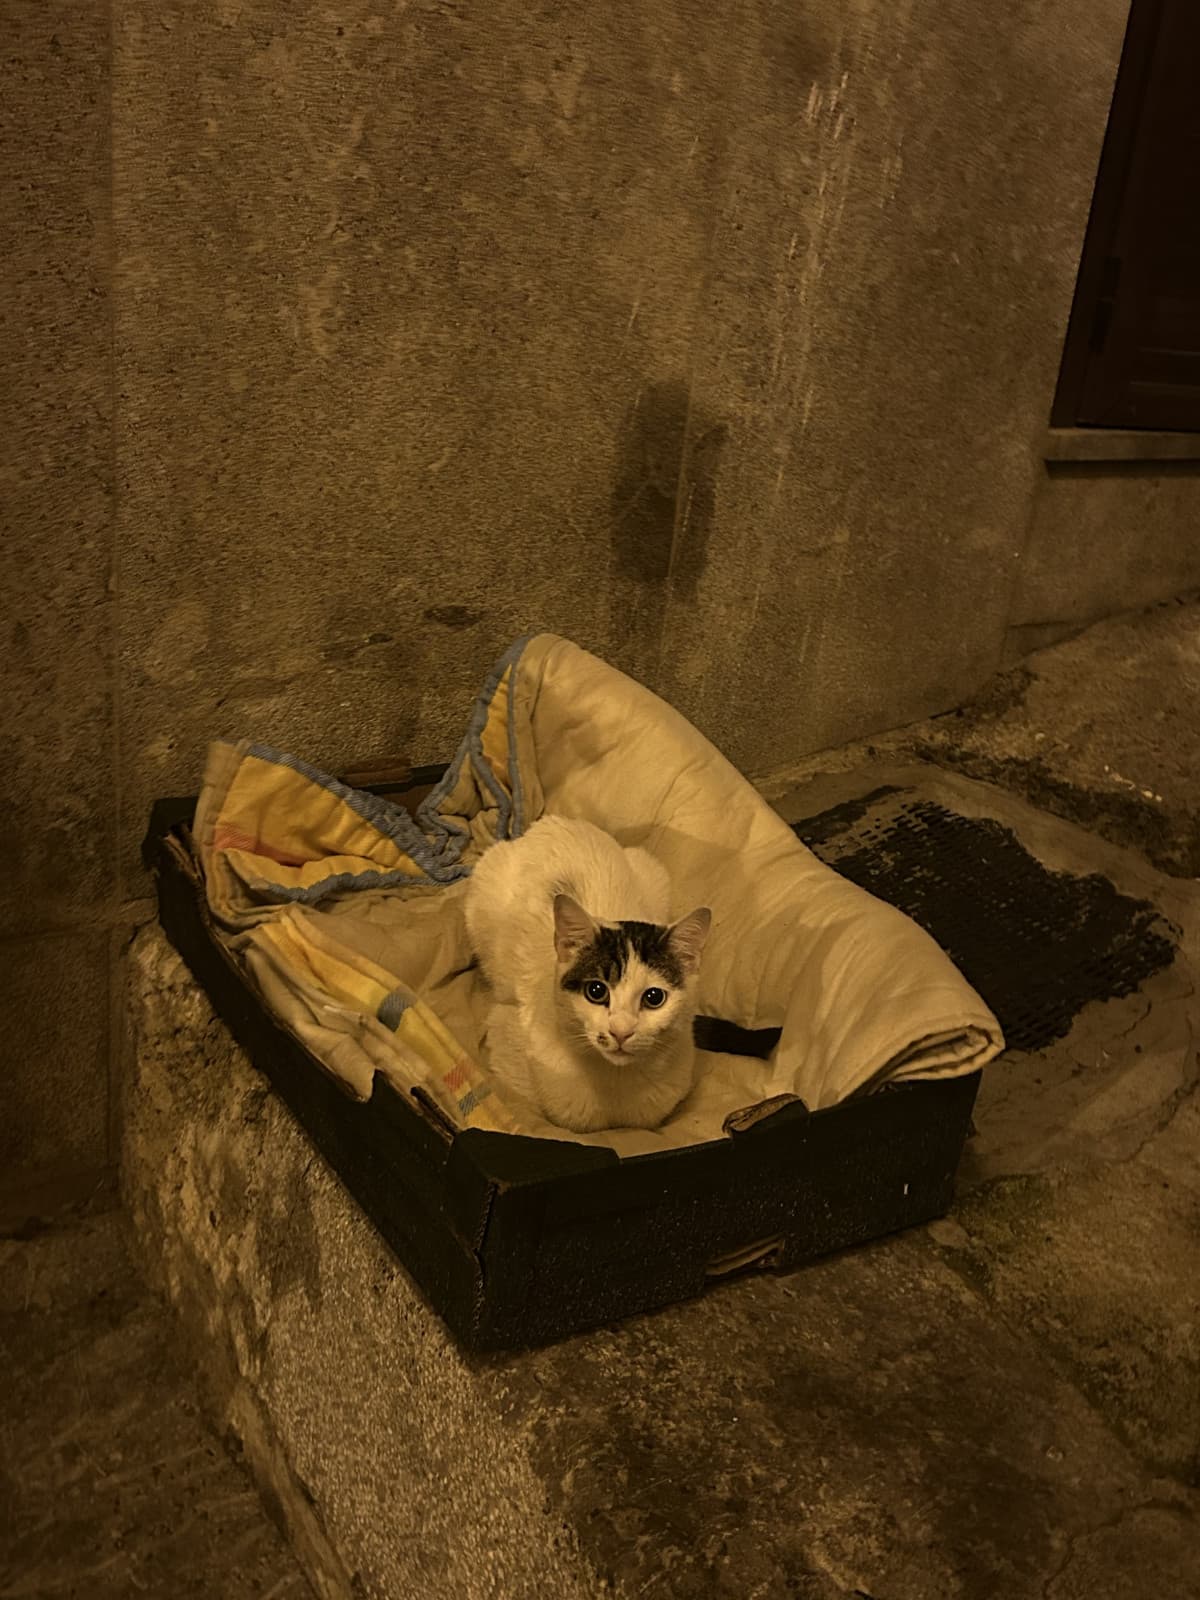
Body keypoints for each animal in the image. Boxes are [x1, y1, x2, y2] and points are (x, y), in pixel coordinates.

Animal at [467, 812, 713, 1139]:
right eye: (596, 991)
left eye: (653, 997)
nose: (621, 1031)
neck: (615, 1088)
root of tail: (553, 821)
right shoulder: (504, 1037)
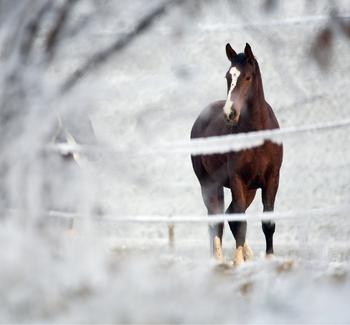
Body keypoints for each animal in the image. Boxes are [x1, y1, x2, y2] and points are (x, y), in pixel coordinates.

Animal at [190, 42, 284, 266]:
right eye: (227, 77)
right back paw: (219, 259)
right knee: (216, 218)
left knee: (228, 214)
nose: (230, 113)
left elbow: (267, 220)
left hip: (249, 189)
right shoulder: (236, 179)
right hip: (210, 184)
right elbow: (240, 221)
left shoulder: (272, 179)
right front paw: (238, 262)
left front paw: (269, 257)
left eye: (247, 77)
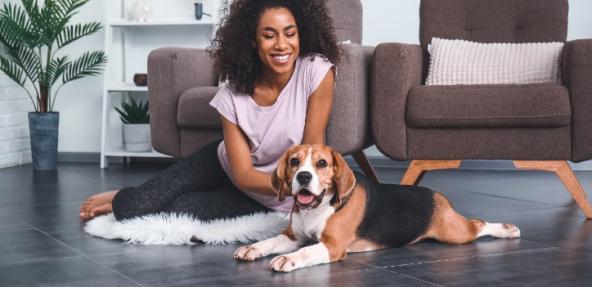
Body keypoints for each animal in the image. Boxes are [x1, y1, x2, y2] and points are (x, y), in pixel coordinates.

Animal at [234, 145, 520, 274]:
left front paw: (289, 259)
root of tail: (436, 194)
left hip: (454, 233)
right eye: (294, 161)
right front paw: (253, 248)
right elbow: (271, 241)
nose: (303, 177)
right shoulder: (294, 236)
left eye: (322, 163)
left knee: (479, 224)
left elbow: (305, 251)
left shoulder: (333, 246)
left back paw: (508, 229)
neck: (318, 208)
========
TASK PROMPT:
Print an exact copy of the lines above, from the one containing "root of tail: (553, 821)" through the one containing "left shoulder: (272, 179)", and leave out the pictures.

PROBLEM SOLUTION:
root of tail: (553, 821)
right shoulder: (504, 1037)
Body keypoints for each animal in the image. Boxes are [x1, y1, x2, y2] and points are (x, y), in pixel coordinates.

Animal at [190, 42, 284, 266]:
right eye: (227, 77)
right back paw: (219, 259)
right knee: (216, 218)
left knee: (228, 214)
nose: (230, 113)
left elbow: (267, 220)
left hip: (249, 189)
right shoulder: (236, 179)
right hip: (210, 184)
right elbow: (240, 221)
left shoulder: (272, 179)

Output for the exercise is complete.